Request
Could you turn the lines in the rows below into a numbered list, leaving out any blank lines, using only the part that opens with the line containing "du som kunde en enkel og" and closes with the line containing "løbende efteruddanner si"?

Records for the task
......

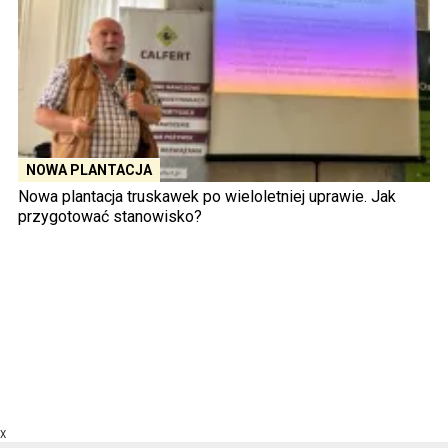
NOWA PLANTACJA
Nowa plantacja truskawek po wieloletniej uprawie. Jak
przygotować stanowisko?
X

......

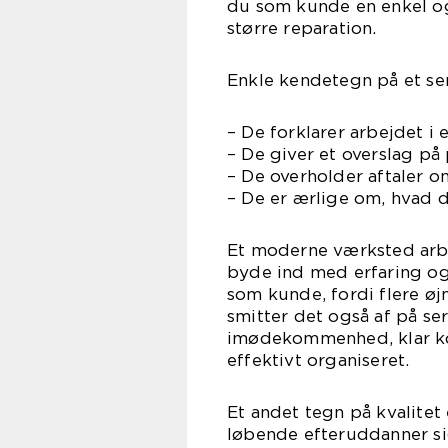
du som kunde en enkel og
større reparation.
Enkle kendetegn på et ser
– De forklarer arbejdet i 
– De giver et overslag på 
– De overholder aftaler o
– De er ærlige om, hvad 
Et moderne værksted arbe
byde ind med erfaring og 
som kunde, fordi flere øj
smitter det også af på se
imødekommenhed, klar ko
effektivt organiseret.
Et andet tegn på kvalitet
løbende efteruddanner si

......

Task output
1. du som kunde en enkel og
2. større reparation.
3. Enkle kendetegn på et ser
4. – De forklarer arbejdet i 
5. – De giver et overslag på 
6. – De overholder aftaler o
7. – De er ærlige om, hvad 
8. Et moderne værksted arbe
9. byde ind med erfaring og 
10. som kunde, fordi flere øj
11. smitter det også af på se
12. imødekommenhed, klar ko
13. effektivt organiseret.
14. Et andet tegn på kvalitet
15. løbende efteruddanner si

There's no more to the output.